Switch the deployment strategy based on external condition (PV type) #15168

marekjelen · 2017-07-12T16:31:54Z

Rolling strategy is not useful for for deployments with RWO PVs.

Version

oc v1.5.1+7b451fc
kubernetes v1.5.2+43a9be4
features: Basic-Auth

Steps To Reproduce

Create RWO PV
Assign the PV to a deployment with Rolling strategy

Current Result

When new deployment gets triggered, the deployment gets stuck.

Expected Result

The deployment strategy could be switched to Recreate to safe the user from the need to figure out the problem and then changing the strategy manually.

Additional Information

N/A

The text was updated successfully, but these errors were encountered:

mfojtik · 2017-07-13T10:54:24Z

@smarterclayton is it reasonable to emit a warning (event/condition/etc) saying that rolling with RWO will fail to roll? I don't think we should decide the strategy for the user automatically based on "external" inputs (like PVC type).

Also we can maybe fail the rollout before we actually create the deployer pod when we know in advance the rollout will fail (rolling + rwo).

══════════════════════════════

▶ WHAT IS EXPECTED
Print the issue thread on switching the deployment strategy by PV type in full, word for word. The records after this point are separate material.

▶ MATERIAL SHOWN
══════════════════════════════

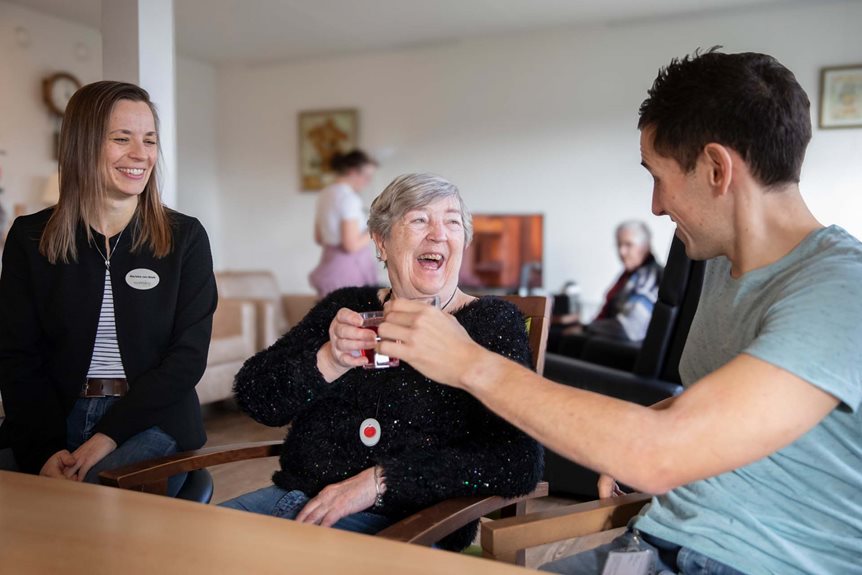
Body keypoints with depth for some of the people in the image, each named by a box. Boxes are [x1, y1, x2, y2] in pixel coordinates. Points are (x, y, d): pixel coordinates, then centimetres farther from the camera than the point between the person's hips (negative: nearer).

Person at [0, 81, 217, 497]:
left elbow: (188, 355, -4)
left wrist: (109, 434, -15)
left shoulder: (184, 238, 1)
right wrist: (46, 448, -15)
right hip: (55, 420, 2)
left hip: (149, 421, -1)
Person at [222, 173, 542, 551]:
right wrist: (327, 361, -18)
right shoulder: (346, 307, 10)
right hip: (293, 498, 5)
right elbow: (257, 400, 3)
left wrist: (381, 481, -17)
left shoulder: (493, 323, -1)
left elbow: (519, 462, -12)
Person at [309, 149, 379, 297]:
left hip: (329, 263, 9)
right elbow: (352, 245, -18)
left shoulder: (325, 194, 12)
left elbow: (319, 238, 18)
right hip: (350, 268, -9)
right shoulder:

══════════════════════════════

▶ TASK OUTPUT
Switch the deployment strategy based on external condition (PV type) #15168

marekjelen · 2017-07-12T16:31:54Z

Rolling strategy is not useful for for deployments with RWO PVs.

Version

oc v1.5.1+7b451fc
kubernetes v1.5.2+43a9be4
features: Basic-Auth

Steps To Reproduce

Create RWO PV
Assign the PV to a deployment with Rolling strategy

Current Result

When new deployment gets triggered, the deployment gets stuck.

Expected Result

The deployment strategy could be switched to Recreate to safe the user from the need to figure out the problem and then changing the strategy manually.

Additional Information

N/A

The text was updated successfully, but these errors were encountered:

mfojtik · 2017-07-13T10:54:24Z

@smarterclayton is it reasonable to emit a warning (event/condition/etc) saying that rolling with RWO will fail to roll? I don't think we should decide the strategy for the user automatically based on "external" inputs (like PVC type).

Also we can maybe fail the rollout before we actually create the deployer pod when we know in advance the rollout will fail (rolling + rwo).